Ein 37-Jähriger ist vor dem Landgericht München I angeklagt. Der Vorwurf: Er soll einen Neunjährigen über 1.000-mal sexuell missbraucht haben. Er streitet das ab.
Am Dienstagmorgen um 9.30 Uhr hat vor dem Landgericht München I ein Prozess zu einem Fall begonnen, der laut Anklage der Staatsanwaltschaft erschreckende Ausmaße haben soll: Einem 37-Jährigen wird vorgeworfen, ein Kind über Jahre hinweg sexuell missbraucht zu haben. In der zehnseitigen Anklageschrift listet die Staatsanwaltschaft, beginnend im Jahr 2011, insgesamt 993 Fälle auf, bei denen sich der Angeklagte an dem damals Neunjährigen vergangen haben soll. Der 37-Jährige streitet die Taten ab.
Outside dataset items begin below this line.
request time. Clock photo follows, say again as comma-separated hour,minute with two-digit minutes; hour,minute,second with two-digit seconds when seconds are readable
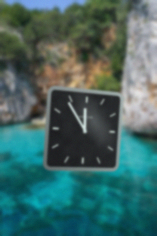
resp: 11,54
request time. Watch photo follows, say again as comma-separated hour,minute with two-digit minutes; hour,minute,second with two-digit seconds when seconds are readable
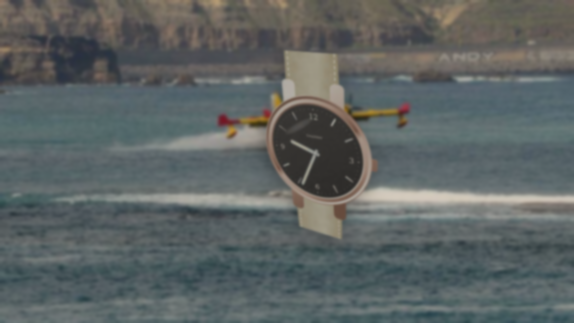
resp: 9,34
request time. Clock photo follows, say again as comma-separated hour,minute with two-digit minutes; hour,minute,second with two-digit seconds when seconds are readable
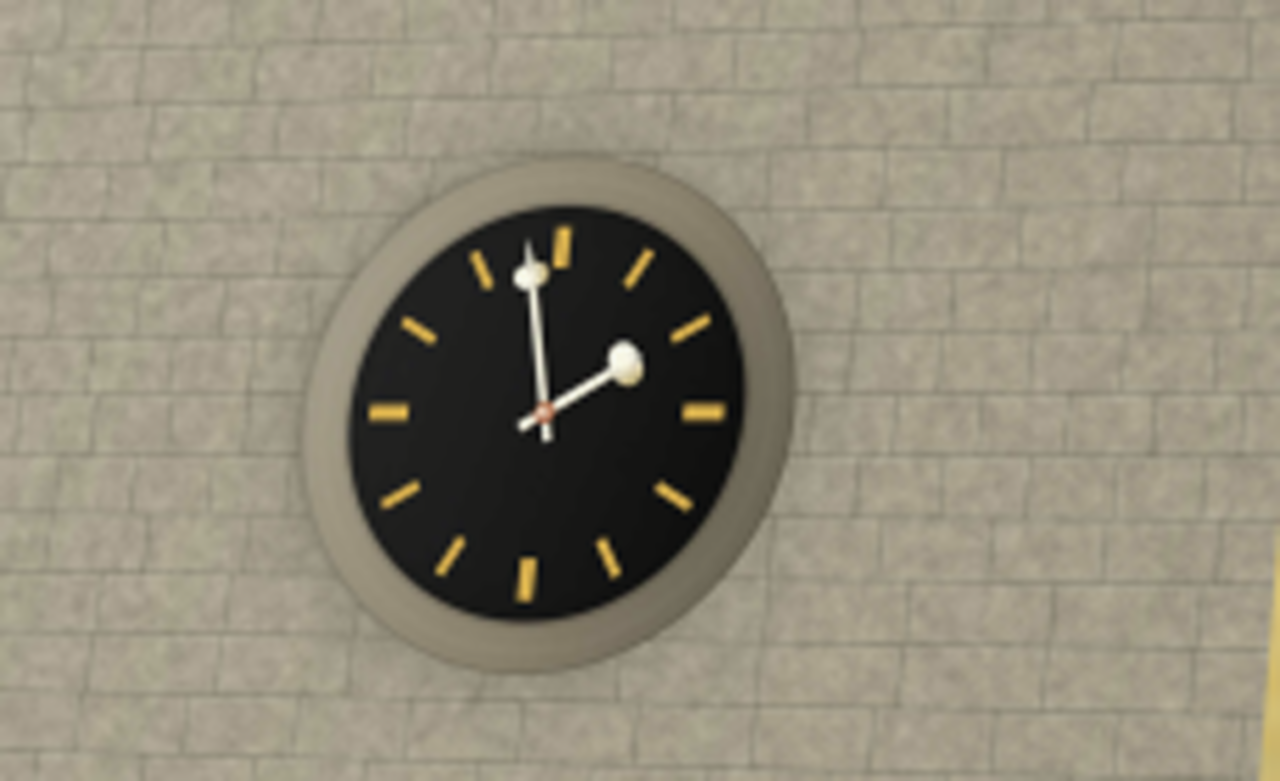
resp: 1,58
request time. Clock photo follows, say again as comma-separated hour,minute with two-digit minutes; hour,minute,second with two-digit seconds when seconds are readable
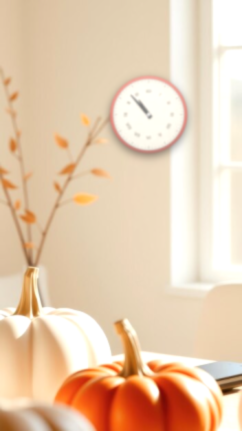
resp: 10,53
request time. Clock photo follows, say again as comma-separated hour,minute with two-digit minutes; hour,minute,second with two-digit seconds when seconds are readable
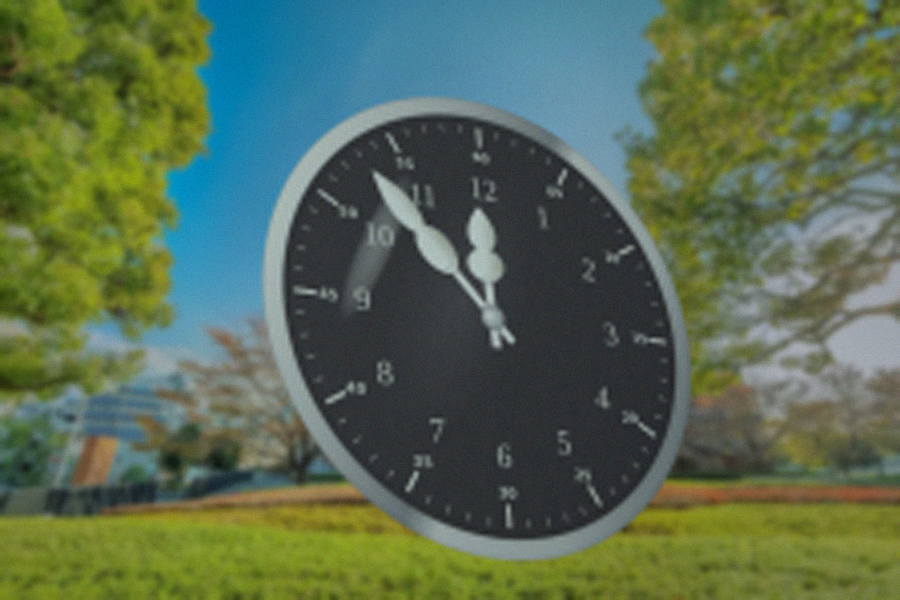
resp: 11,53
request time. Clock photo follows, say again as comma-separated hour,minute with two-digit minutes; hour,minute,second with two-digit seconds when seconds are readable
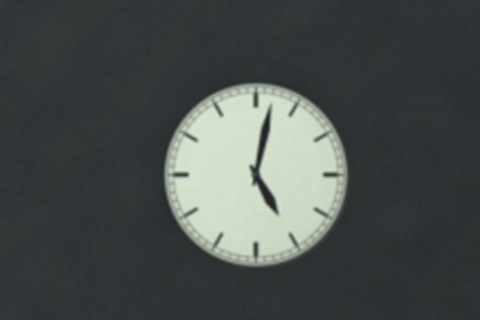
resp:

Oktober 2010: Der 22-jährige Florian K. meldet sich auf der Plattform betreut.de an. Dort bietet er neben Hilfe bei der Gartenarbeit auch Unterstützung bei der Kinderbetreuung an. Eine alleinerziehende Mutter von zwei Söhnen engagiert den gebürtigen Rosenheimer. Dieser soll zweimal wöchentlich zu der Familie nach Hause kommen. Die beiden Jungs sind zu diesem Zeitpunkt neun und 14 Jahre alt. Den älteren der beiden bekommt Florian K. kaum zu Gesicht, für den Jüngeren hingegen bereitet er das Essen vor, hilft ihm bei den Hausaufgaben oder macht Unternehmungen mit ihm.
Angeklagter sieht sich selbst in kleinem Jungen
Den Neunjährigen beschreibt der 37-Jährige vor Gericht als "introvertiertes, unglücklich wirkendes Kind", das sehr untergewichtig gewesen sei. Er habe wenig soziale Kontakte gehabt und sei "krass gemobbt" worden. Eine Rolle, die der Angeklagte zu kennen scheint. Seine Eltern ließen sich früh scheiden. Mit sechs kam er ins Internat, während seine ältere Schwester zu Hause bei der Mutter bleiben konnte. Dort sei er mit zehn Jahren Opfer eines sexuellen Übergriffs geworden, wie er vor Gericht aussagt. Als er gerade beim Spielen in einer nahegelegenen Scheune war, habe ein älterer Mitschüler den Angeklagten gezwungen, ihn oral zu befriedigen.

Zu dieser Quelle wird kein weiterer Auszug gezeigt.